## [Your assignment]
Transcribe the whole listing below. Pictures do not go in the copy.

## [Exercise input]

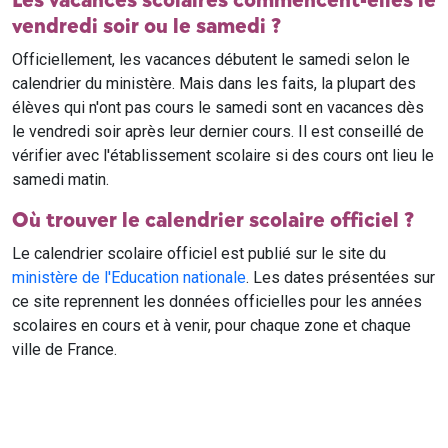
Les vacances scolaires commencent-elles le
vendredi soir ou le samedi ?
Officiellement, les vacances débutent le samedi selon le
calendrier du ministère. Mais dans les faits, la plupart des
élèves qui n'ont pas cours le samedi sont en vacances dès
le vendredi soir après leur dernier cours. Il est conseillé de
vérifier avec l'établissement scolaire si des cours ont lieu le
samedi matin.
Où trouver le calendrier scolaire officiel ?
Le calendrier scolaire officiel est publié sur le site du
ministère de l'Education nationale
. Les dates présentées sur
ce site reprennent les données officielles pour les années
scolaires en cours et à venir, pour chaque zone et chaque
ville de France.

## [Answer to the exercise]
Les vacances scolaires commencent-elles le
vendredi soir ou le samedi ?
Officiellement, les vacances débutent le samedi selon le
calendrier du ministère. Mais dans les faits, la plupart des
élèves qui n'ont pas cours le samedi sont en vacances dès
le vendredi soir après leur dernier cours. Il est conseillé de
vérifier avec l'établissement scolaire si des cours ont lieu le
samedi matin.
Où trouver le calendrier scolaire officiel ?
Le calendrier scolaire officiel est publié sur le site du
ministère de l'Education nationale
. Les dates présentées sur
ce site reprennent les données officielles pour les années
scolaires en cours et à venir, pour chaque zone et chaque
ville de France.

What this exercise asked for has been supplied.